# Horrible news



## jibruno (Dec 26, 2011)

Being as im currently deployed to Afghanistan; i had family take care of my betta sorority tank and my other tank that was home to my first ever betta,(who would have been 4 this January) when hurricane sandy hit, my house lost power for a few weeks and my heated tanks dropped to a low temperature causing my fish to get sick. today my family informed my that snuggles (my 4 year old male) and all 8 of my females have died. one of which was the mother of most recent spawn. they will all be missed <3


----------



## Eggbert (Sep 8, 2012)

First of all thank you for your service.

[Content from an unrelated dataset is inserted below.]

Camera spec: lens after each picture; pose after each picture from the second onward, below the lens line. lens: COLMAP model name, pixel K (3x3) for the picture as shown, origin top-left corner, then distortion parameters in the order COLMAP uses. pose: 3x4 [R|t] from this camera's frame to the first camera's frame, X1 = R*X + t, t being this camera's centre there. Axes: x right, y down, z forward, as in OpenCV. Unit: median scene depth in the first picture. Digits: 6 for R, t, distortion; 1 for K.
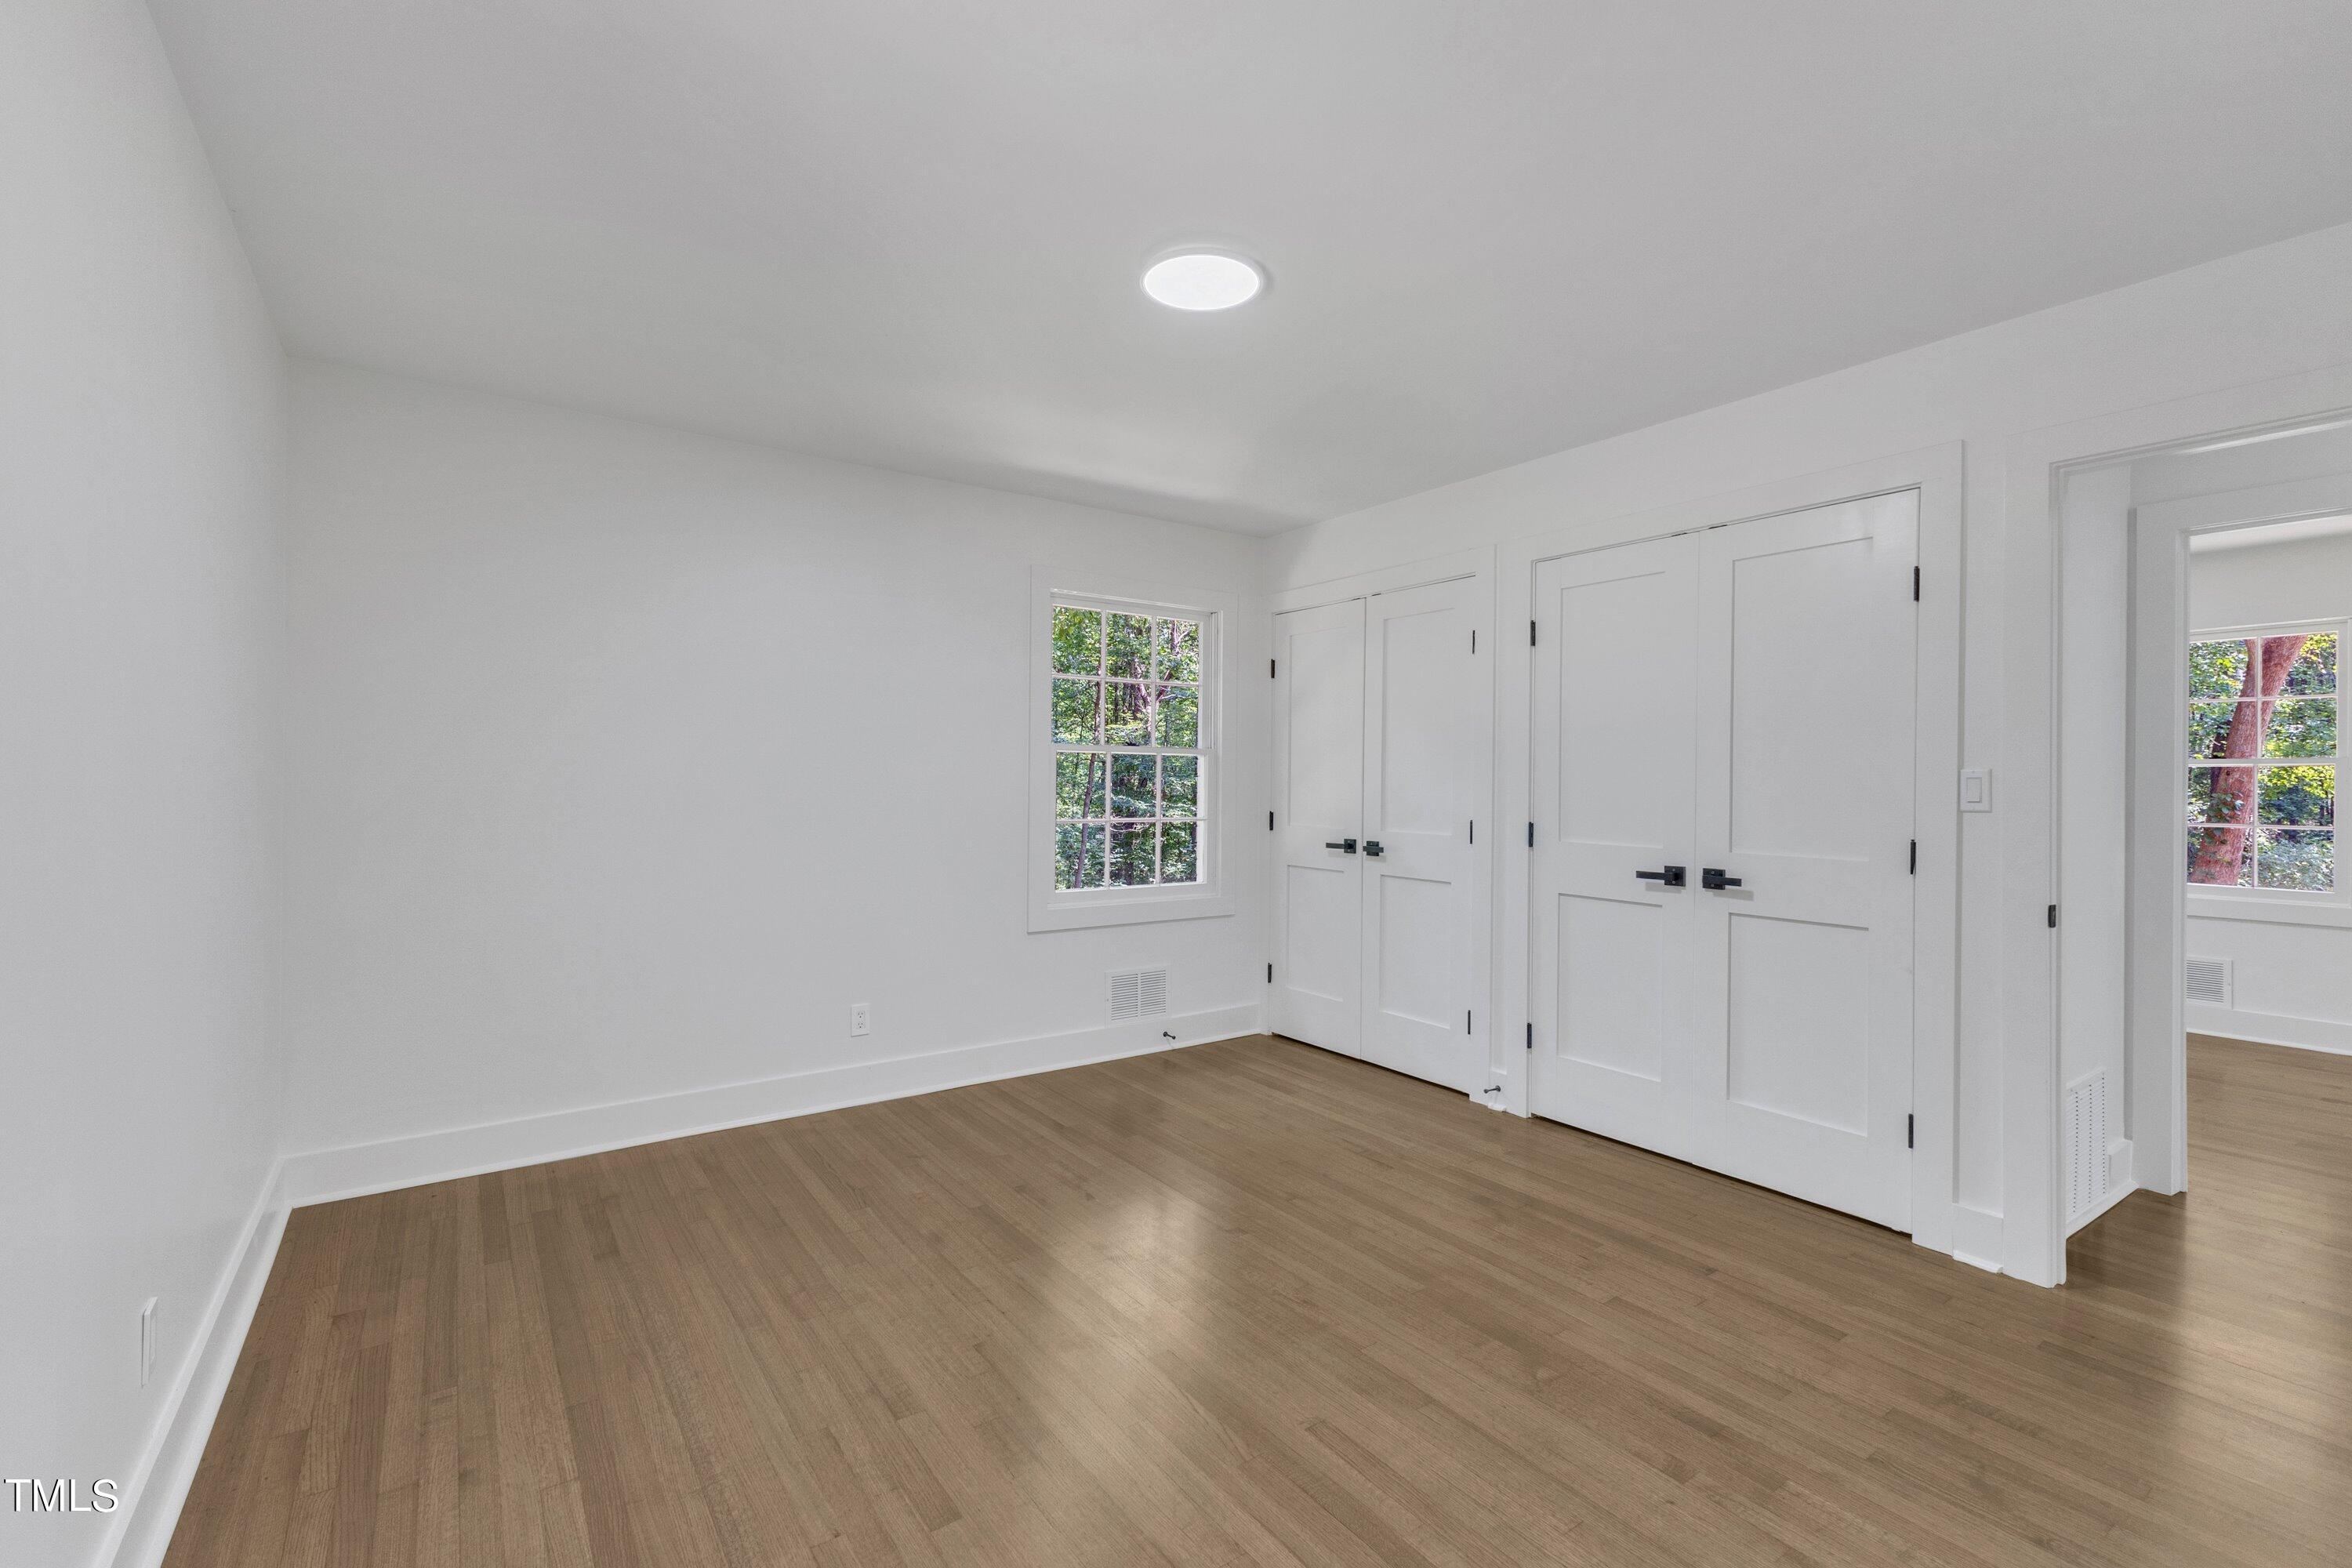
lens RADIAL K [[1023.7, 0, 1179.6], [0, 1023.7, 784.9], [0, 0, 1]] dist [0.005370, 0.000314]
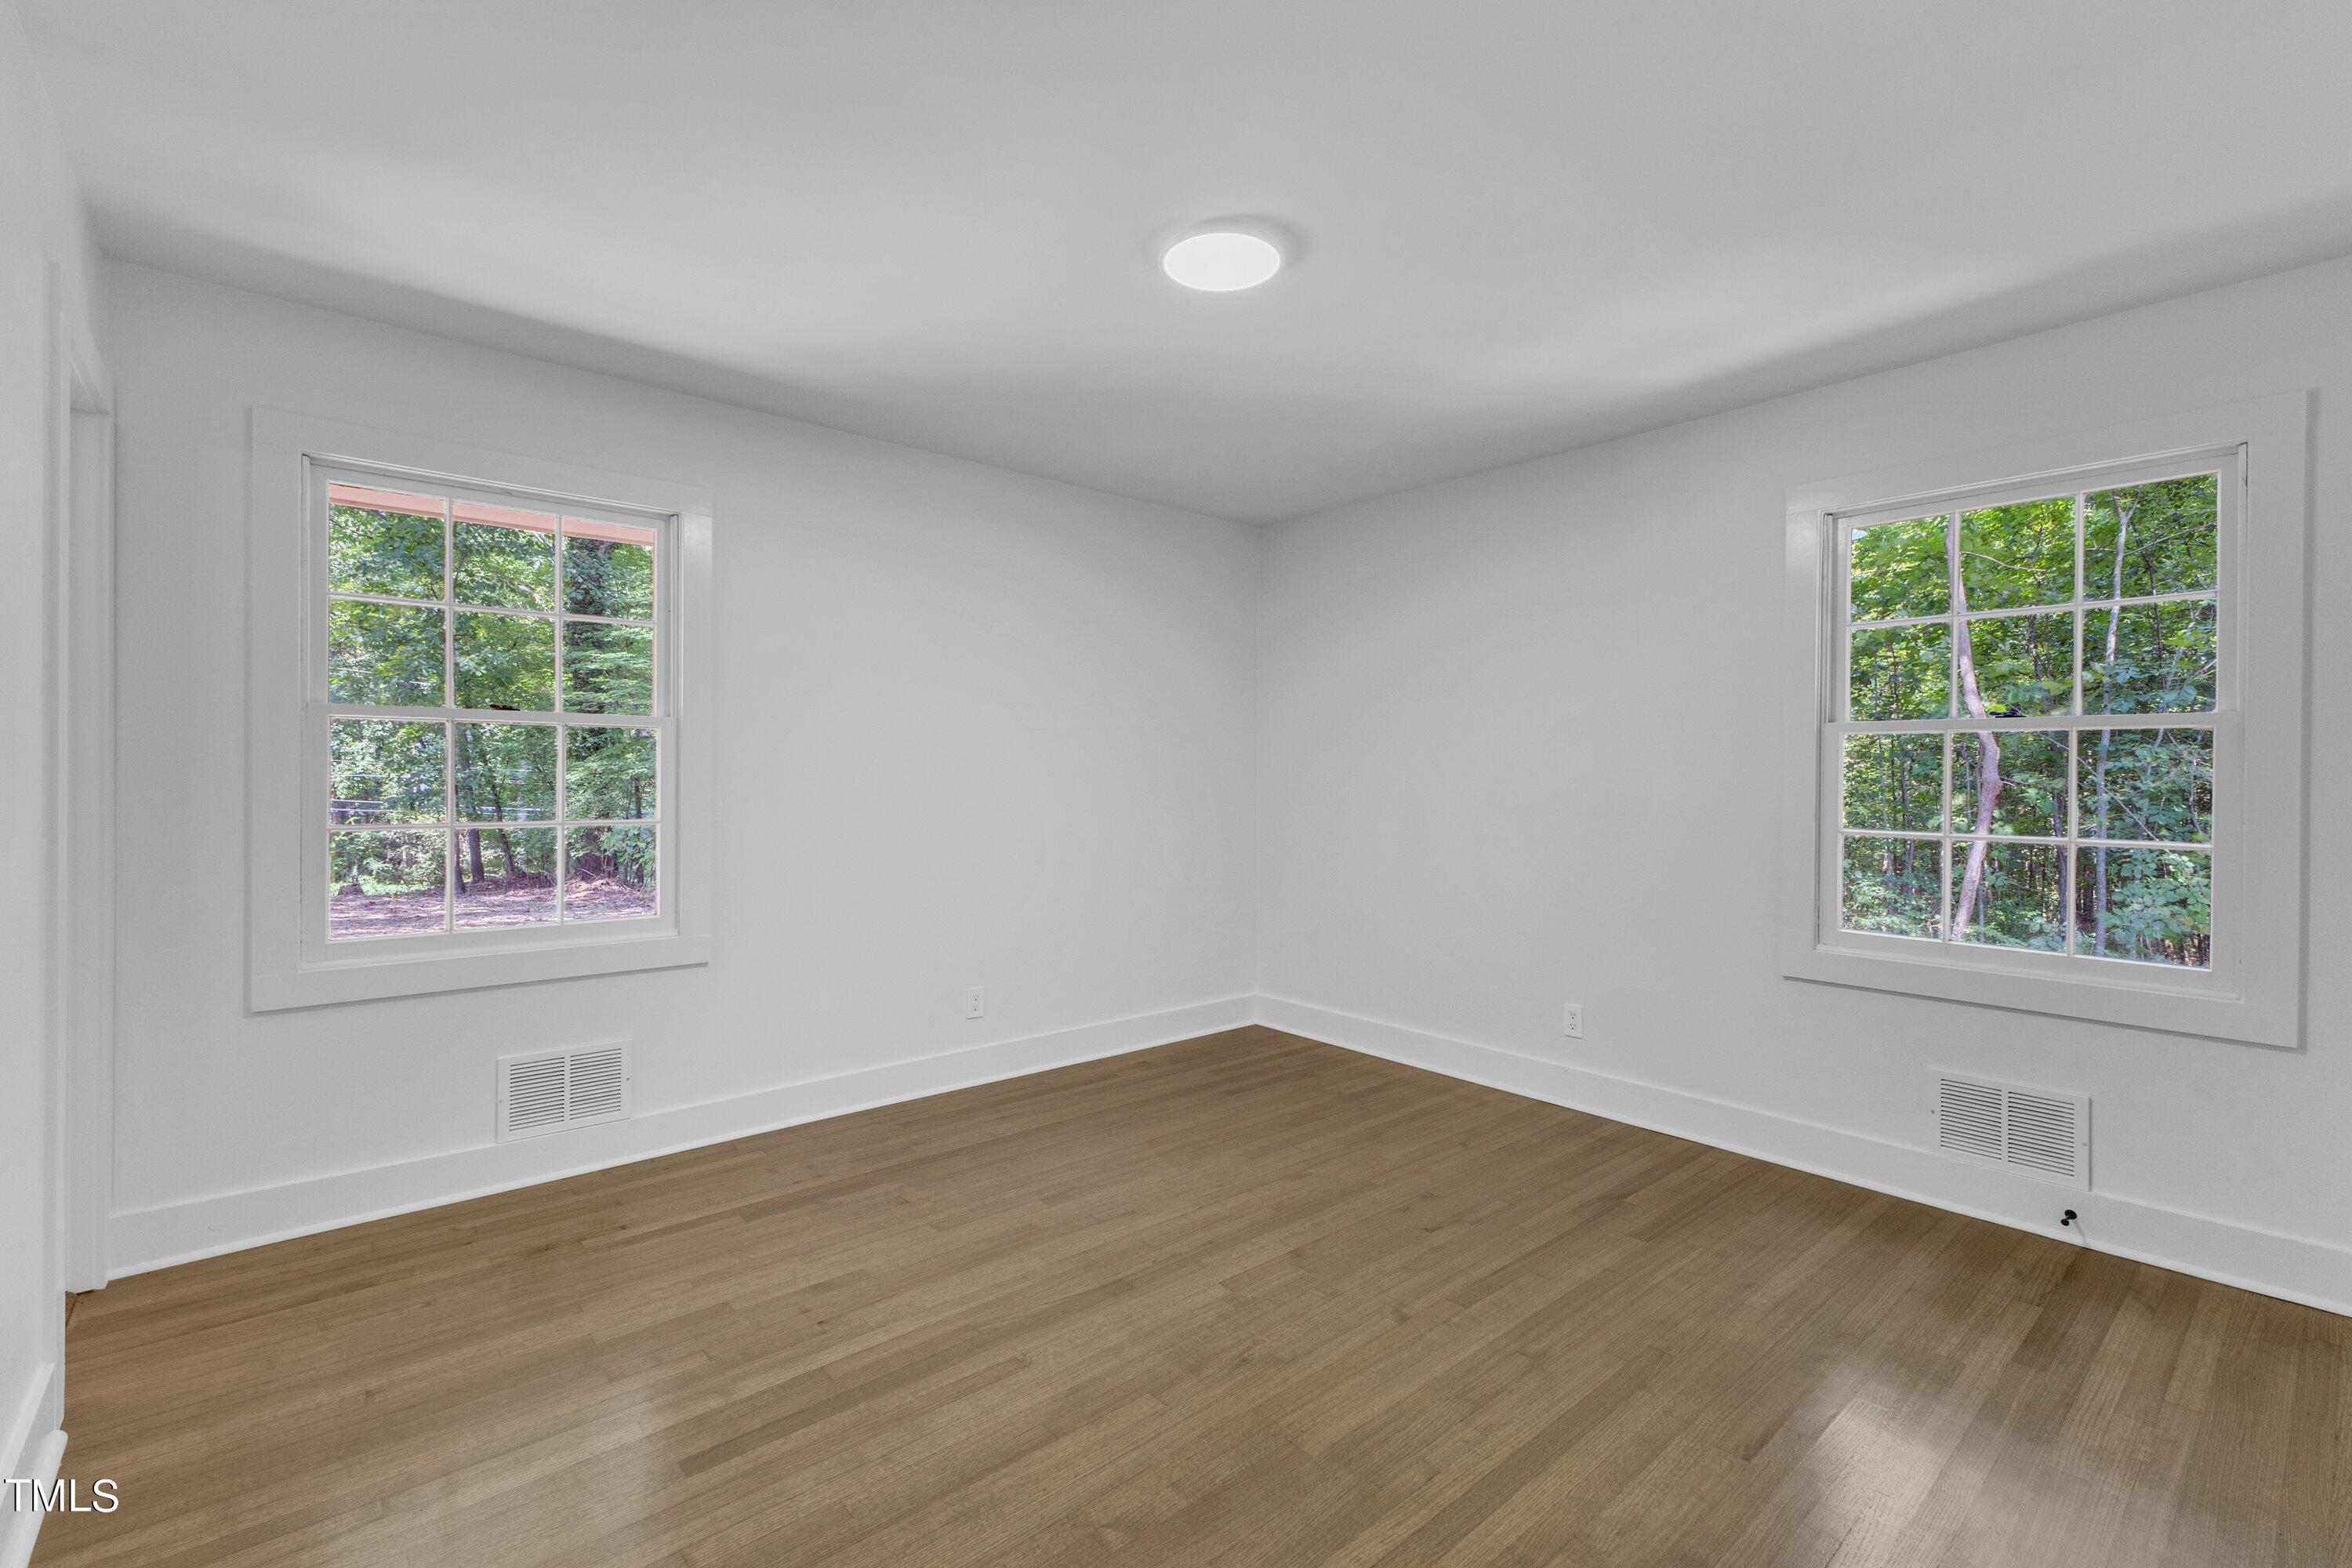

I'm sorry to hear about how Sandy affected your fish family. SIP


----------



## dmountcornet (Nov 16, 2012)

*So Sorry*

I am sorry for your terrible loss and the devastation of that storm. I just moved from NYC a few months and brought my beloved betta Blue Bayou, whom I just lost all the from there to Tn. with me. My son still lives int the city, however, and so my thoughts remain attached to that place at all times. All the best to you at this time.


----------



## bryzy (Nov 3, 2012)

SIP- thanks for your service and my best of wishes go out to your family.


----------



## Perry the platypus (Aug 20, 2012)

Hurricane Sandy is a horrible disaster. They will be missed. SIP Bettas!


----------



## ChoclateBetta (Jul 22, 2012)

So sorry about your loss. Is the spawn alive?


----------



## babystarz (Aug 3, 2012)

So sorry to hear about your fish. When you are back in the U.S. let us know - I'm sure there are people who would want to contribute to replace the fish you lost. Thank you for your service.


----------



## Hahenry22 (Sep 27, 2012)

I'm so sorry to hear this. Thank you for what you are doing for our country!


----------



## ChoclateBetta (Jul 22, 2012)

Glad ypur fighting for what you believe in takes alot of courage.


----------



## dramaqueen (Jul 7, 2008)

I'm so sorry for your loss. I too want to thank you for your service and pray for your safe return home.


----------



## ChoclateBetta (Jul 22, 2012)

I hope you come back healthy.


----------